Kultursubventionen und Studiengebühren
Der bayerische Wissenschaftsminister finanziert aus seinem Haushalt die 70,7 Millionen teure Luxussanierung eines Theaters
Mit 70.700.000 Euro kann ein Wissenschaftsminister einiges anfangen. Er könnte damit zum Beispiel einen ganzen Haufen Assistentenstellen schaffen. Oder der Hälfte der Studenten im Freistaat Bayern ein Semester lang die Gebühren erlassen. Der bayerische Wissenschaftsminister Wolfgang Heubisch aber hat mit dem Geld etwas anderes vor: Der gelernte Zahnarzt will die 70.700.000 in die Renovierung eines einzigen Münchener Theaters stecken.
Begründet wird dies damit, dass dieses 1864 errichtete Gärtnerplatztheater baufällig sei. Treffen die Wehklagen von ständig platzenden Heizungsrohren, Stromausfällen und Schimmel allerdings zu, dann läge es nahe, ein solch baufälliges Gebäude schleunigst abzureißen und das Grundstück zu Gunsten des Staatshaushalts an private Investoren zu verkaufen, die gerade in diesem Teil Münchens erhebliche Summen zahlen dürften.
Doch einen Abriss will Heubisch deshalb nicht, weil er das Gebäude für "eines der architektonisch schönsten Theater Bayerns" hält. Zudem, so der FDP-Politiker, würden solch einer Lösung denkmalpflegerische Erwägungen entgegenstehen. Außerdem könne man nach Fertigstellung der Sanierung Proberäume verkaufen, was die Sache langfristig gesehen nicht ganz so teuer machen würde.
Damit überzeugte Heubisch jedoch nicht einmal den eigenen Koalitionspartner vollständig. Der Haushaltsausschuss winkte die Luxussanierung zwar weitgehend diskussionslos durch, doch danach meldeten sich CSU-Abgeordnete aus benachteiligten Regionen wie der Hofer Fraktionsvize Alexander König, der laut einer Information der Münchener Abendzeitung beklagte, es sei ein "Saustall", dass die Staatsregierung Mittel für die Ausbesserung kaputter Straßen verweigert, aber "für diese Schicki-Micki-Pläne plötzlich Millionen hat."

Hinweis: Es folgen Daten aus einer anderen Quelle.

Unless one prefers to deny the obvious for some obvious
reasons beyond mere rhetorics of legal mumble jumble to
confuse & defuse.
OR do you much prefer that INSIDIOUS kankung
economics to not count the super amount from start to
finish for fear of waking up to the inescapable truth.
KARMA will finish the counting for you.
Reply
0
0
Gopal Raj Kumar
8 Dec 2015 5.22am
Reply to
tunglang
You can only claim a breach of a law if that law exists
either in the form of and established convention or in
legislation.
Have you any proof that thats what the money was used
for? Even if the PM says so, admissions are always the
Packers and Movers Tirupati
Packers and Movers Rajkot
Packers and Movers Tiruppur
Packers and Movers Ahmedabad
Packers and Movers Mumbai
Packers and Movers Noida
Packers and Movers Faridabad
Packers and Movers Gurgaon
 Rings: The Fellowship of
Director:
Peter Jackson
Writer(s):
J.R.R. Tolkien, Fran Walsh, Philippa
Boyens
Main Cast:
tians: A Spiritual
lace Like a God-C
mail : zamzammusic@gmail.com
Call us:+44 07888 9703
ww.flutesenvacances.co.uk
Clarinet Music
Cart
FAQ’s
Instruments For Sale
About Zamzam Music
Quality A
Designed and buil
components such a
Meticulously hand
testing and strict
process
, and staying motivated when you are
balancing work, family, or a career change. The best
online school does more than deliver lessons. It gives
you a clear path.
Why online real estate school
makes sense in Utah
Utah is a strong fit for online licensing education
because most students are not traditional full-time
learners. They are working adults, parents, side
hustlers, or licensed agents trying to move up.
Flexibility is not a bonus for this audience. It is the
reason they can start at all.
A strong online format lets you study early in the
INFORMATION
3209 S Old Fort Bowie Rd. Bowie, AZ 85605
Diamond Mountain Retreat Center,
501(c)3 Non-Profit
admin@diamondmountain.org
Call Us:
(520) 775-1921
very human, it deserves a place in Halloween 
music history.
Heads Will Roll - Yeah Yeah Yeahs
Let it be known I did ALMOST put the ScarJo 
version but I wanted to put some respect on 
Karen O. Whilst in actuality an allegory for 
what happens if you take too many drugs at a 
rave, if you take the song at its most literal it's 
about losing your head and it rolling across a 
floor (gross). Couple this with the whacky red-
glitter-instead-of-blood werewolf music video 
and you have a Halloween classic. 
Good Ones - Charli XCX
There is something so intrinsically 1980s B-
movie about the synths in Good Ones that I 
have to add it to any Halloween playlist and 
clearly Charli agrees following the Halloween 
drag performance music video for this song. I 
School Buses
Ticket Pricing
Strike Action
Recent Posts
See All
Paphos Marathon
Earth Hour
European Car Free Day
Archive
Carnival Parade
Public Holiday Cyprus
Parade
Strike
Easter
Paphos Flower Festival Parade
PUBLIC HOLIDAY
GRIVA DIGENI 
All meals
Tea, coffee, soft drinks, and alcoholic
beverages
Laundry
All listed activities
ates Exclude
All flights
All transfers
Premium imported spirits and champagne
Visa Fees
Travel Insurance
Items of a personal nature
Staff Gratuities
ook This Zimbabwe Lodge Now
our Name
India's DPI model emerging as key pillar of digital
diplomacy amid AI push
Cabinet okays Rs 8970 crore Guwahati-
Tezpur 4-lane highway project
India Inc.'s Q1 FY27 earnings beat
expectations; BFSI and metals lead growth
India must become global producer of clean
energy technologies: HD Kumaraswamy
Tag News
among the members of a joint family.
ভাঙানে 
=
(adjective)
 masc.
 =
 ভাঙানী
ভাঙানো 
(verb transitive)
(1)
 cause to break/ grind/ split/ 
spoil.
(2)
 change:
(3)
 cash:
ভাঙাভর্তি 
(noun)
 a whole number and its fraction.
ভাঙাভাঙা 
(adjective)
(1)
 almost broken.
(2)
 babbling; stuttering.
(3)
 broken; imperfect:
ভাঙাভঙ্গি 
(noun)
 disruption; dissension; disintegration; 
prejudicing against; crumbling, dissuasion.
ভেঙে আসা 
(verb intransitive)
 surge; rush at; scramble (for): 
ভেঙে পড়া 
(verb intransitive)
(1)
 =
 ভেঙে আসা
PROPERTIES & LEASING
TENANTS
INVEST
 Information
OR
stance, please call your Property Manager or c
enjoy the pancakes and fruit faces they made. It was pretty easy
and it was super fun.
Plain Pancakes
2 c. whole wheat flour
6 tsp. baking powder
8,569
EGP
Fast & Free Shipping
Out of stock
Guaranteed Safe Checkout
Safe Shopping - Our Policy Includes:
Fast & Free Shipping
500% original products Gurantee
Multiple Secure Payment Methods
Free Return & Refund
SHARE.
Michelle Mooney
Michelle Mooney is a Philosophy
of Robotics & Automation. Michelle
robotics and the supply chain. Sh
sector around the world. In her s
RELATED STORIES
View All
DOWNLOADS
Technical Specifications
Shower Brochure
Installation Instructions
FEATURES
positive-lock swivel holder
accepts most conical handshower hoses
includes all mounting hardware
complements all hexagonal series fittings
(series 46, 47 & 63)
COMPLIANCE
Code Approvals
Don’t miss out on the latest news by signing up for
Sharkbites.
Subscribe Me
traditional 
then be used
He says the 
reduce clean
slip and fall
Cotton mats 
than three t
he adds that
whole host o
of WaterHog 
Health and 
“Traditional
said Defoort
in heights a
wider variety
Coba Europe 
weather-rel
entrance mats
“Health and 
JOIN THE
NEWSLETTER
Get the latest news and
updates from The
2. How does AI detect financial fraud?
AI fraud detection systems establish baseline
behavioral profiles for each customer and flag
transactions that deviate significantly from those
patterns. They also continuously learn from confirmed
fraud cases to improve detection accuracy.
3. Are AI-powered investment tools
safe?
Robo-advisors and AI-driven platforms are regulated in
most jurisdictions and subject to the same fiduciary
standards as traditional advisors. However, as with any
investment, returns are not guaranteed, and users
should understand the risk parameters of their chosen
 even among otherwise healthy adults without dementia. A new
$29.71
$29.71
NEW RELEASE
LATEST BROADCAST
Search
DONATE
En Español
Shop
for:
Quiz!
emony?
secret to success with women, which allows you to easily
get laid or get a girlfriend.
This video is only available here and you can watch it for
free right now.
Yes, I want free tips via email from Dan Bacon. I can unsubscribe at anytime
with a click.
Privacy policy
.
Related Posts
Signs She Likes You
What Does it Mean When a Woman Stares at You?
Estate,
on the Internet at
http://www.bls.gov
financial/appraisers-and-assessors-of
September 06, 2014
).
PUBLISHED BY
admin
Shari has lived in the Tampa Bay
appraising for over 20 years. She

König bekam für seine Kritik in der Fraktionssitzung auch deshalb viel Beifall, weil Heubischs Pläne offenbar lange so geheim gehalten wurden, dass viele Parlamentarier bei den Haushaltsverhandlungen (in denen es fast ausschließlich darum ging, wie viel Geld ihre Wahlkreise und Interessenverbände weniger bekommen) nie davon gehört hatten. Allerdings sind die von einigen CSU-Abgeordneten als Alternativen zum behindertengerechten und energiesparenden Umbau des Gärtnerplatztheaters genannten Dorferneuerungs- und Städtebauförderungsprogramme ein ähnlich problematischer Posten wie die Luxussanierung der Münchener Spielstätte: In diesen beiden Bereichen wurden in der Vergangenheit nämlich Mittel häufig dazu verwendet, Teerstraßen aufzureißen und durch Kopfsteinpflaster zu ersetzen, damit das örtliche Baugewerbe ein paar Aufträge bekommt.
Am Dienstag stimmte der Ministerrat trotzdem einem Doppelhaushaltentwurf 2011/12, in dem die Baumaßnahme enthalten ist. Der Landtag wird diesen Entwurf aller Voraussicht nach absegnen, auch wenn sich der Zorn mancher CSU-Mitglieder mittlerweile in einer neuen Austrittswelle entlädt, bei der jedoch nicht nur die Verteilungspolitik, sondern auch die blitzartig erfolgte Erhöhung der Mitgliedsbeiträge von 50 auf 62 Euro eine Rolle spielt. Zusätzliches Futter für die mit der Verschwendung von Steuergeldern Unzufriedenen lieferte Ministerpräsident Horst Seehofer, der unlängst in einer Fernsehshow den Eindruck vermittelte, er könne keine siebenstelligen Zahlen vorlesen.